🤖 AI Summary
This work addresses the challenges of language-guided navigation in large-scale dynamic outdoor environments—namely, difficulties in semantic reasoning, high environmental dynamism, and poor long-term stability—by proposing a multi-level semantic scene graph navigation framework that integrates offline maps with real-time perception. It pioneers the integration of large language models with embodied scene graphs to construct a temporally updatable dynamic graph structure that explicitly models moving objects and enables multi-granular spatial reasoning and hierarchical planning under open-vocabulary queries. By synergizing retrieval-augmented generation with graph-based reasoning, the method achieves efficient long-horizon semantic navigation. Experiments demonstrate significant improvements in navigation robustness, efficiency, and long-term performance in both simulated and real-world dynamic outdoor settings.
📝 Abstract
Autonomous language-guided navigation in large-scale outdoor environments remains a key challenge in mobile robotics, due to difficulties in semantic reasoning, dynamic conditions, and long-term stability. We propose CausalNav, the first scene graph-based semantic navigation framework tailored for dynamic outdoor environments.
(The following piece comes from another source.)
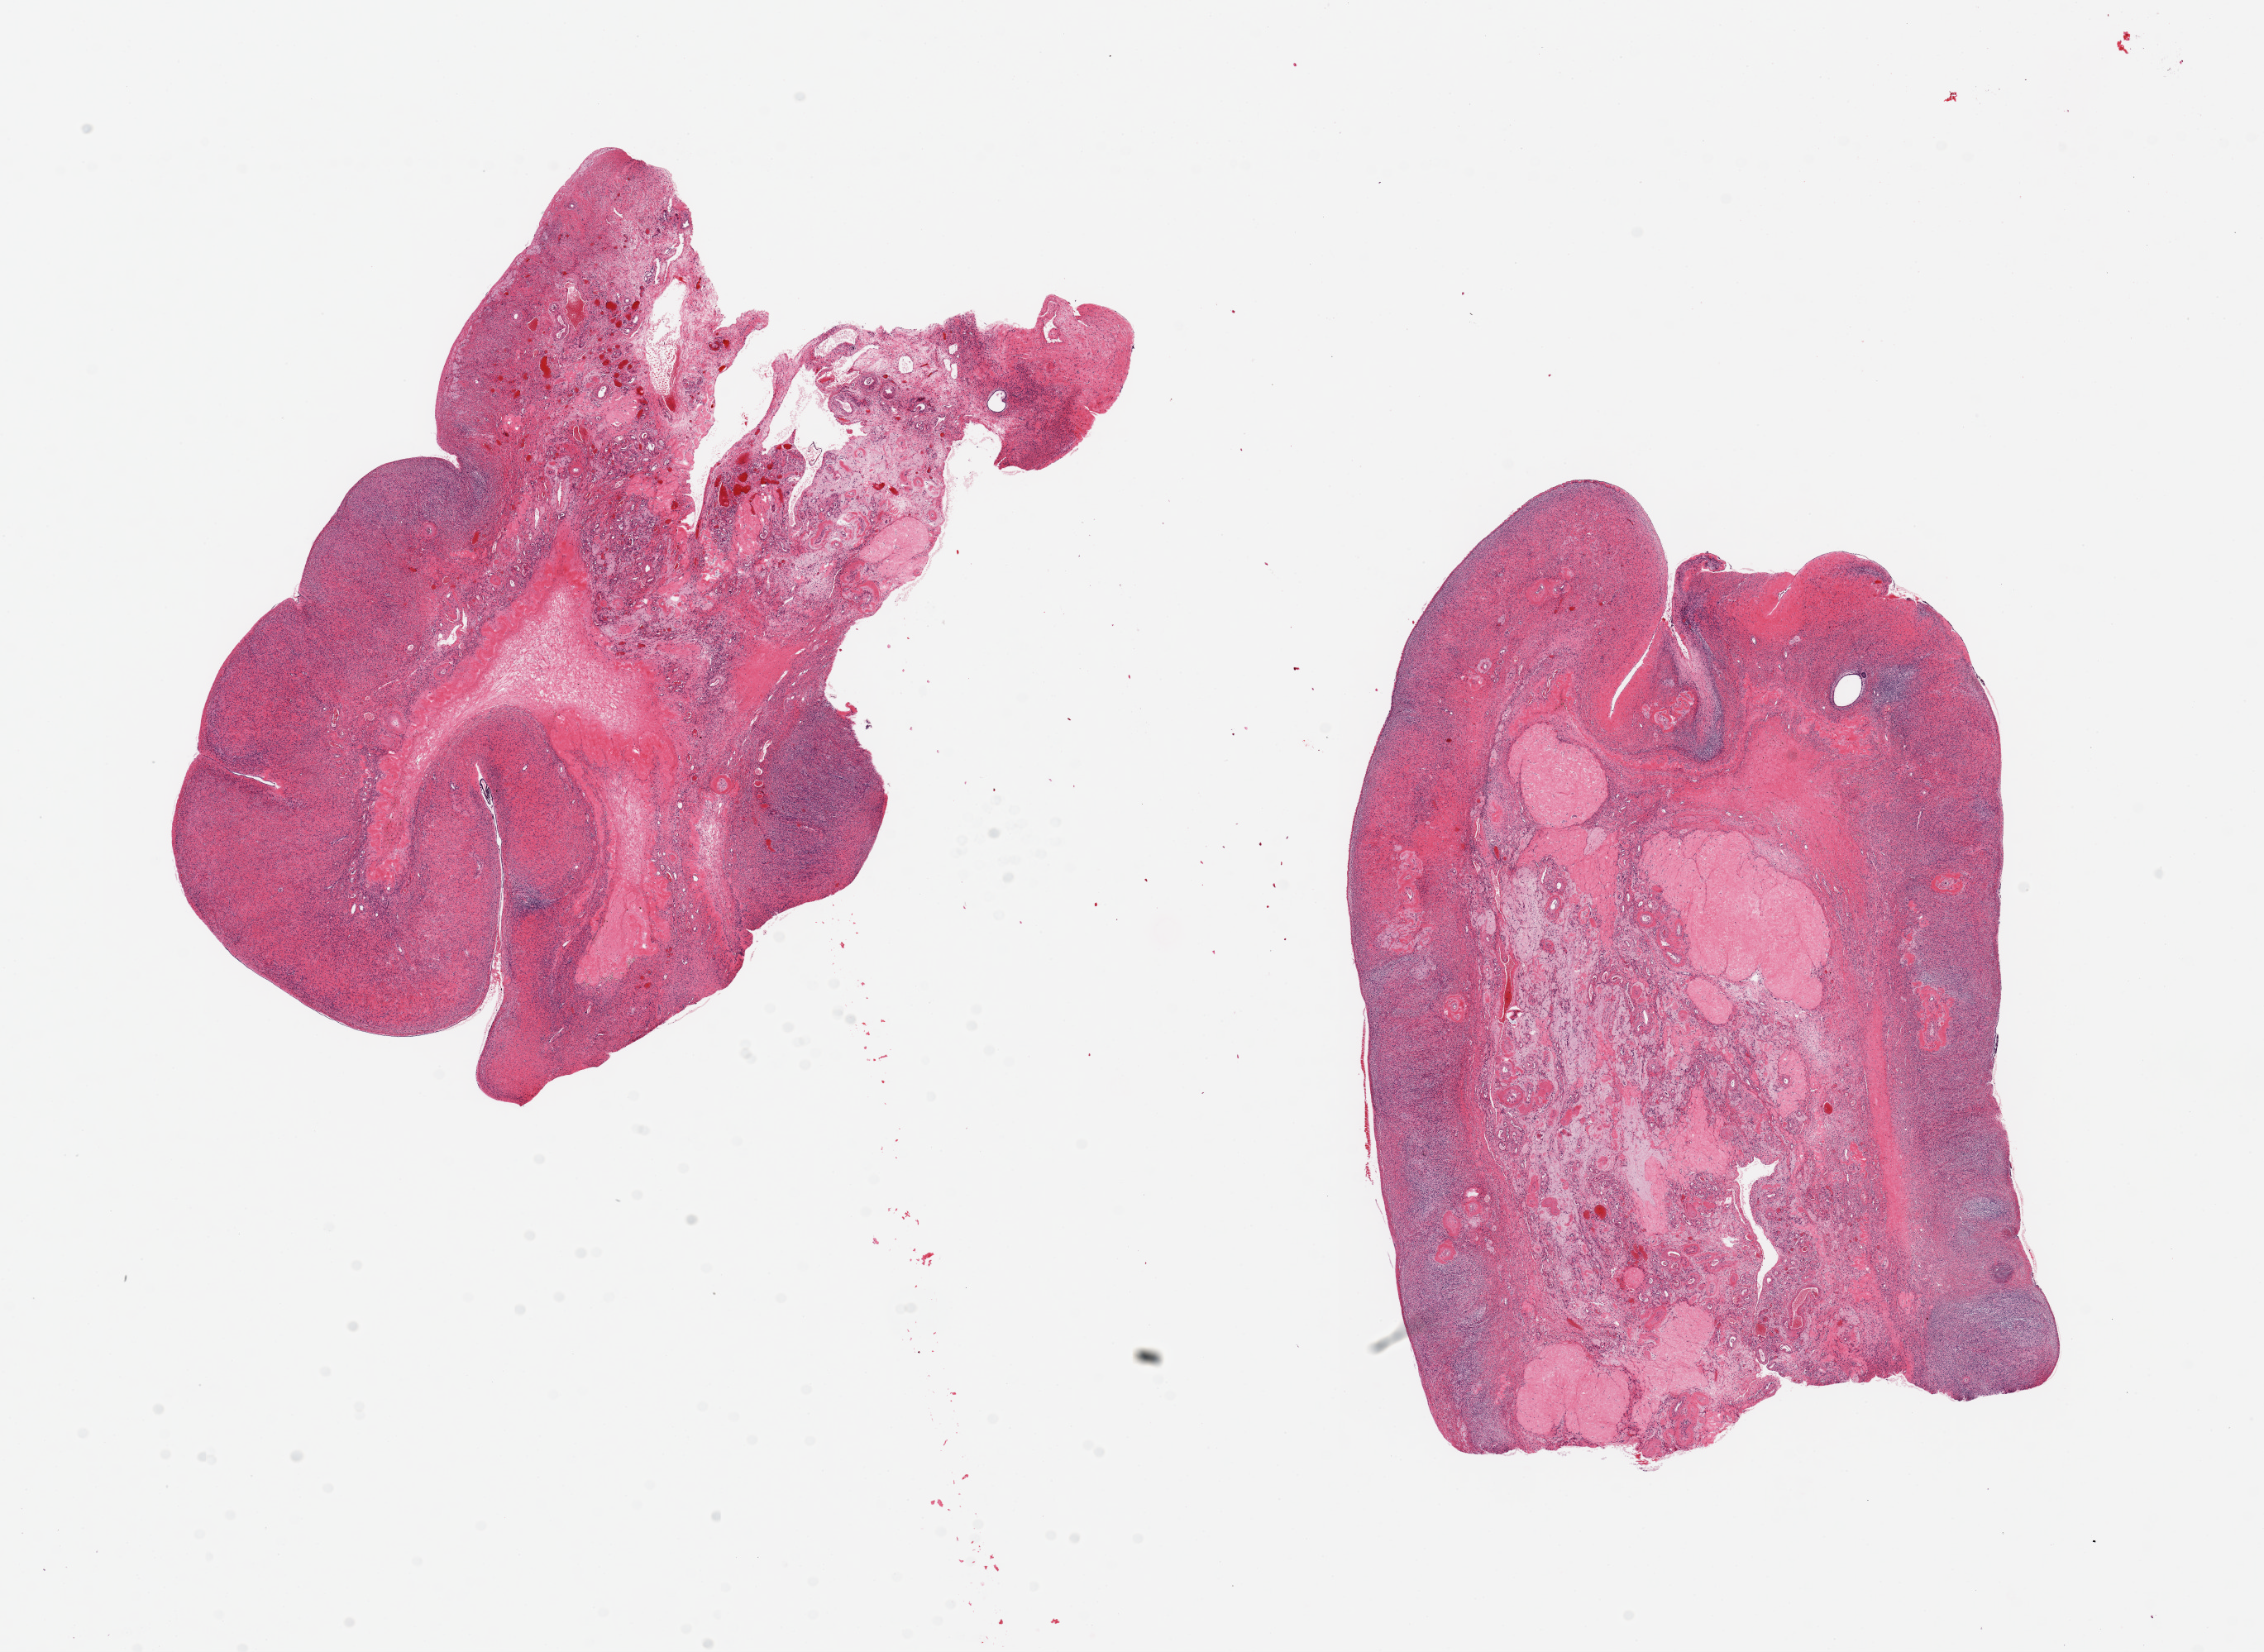
Digitized H&E-stained section — low-resolution overview of the scanned area, about 21.7 x 15.8 mm; PAXgene-fixed, paraffin-embedded tissue; sampled site (target tissue): ovary; donor tissue sample.
Pathologist's review note for this sample: 2 pieces ~8x6mm. Post menopausal atrophy, prominent corpora albicantia.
We construct a multi-level semantic scene graph using LLMs, referred to as the Embodied Graph, that hierarchically integrates coarse-grained map data with fine-grained object entities. The constructed graph serves as a retrievable knowledge base for Retrieval-Augmented Generation (RAG), enabling semantic navigation and long-range planning under open-vocabulary queries. By fusing real-time perception with offline map data, the Embodied Graph supports robust navigation across varying spatial granularities in dynamic outdoor environments. Dynamic objects are explicitly handled in both the scene graph construction and hierarchical planning modules. The Embodied Graph is continuously updated within a temporal window to reflect environmental changes and support real-time semantic navigation. Extensive experiments in both simulation and real-world settings demonstrate superior robustness and efficiency.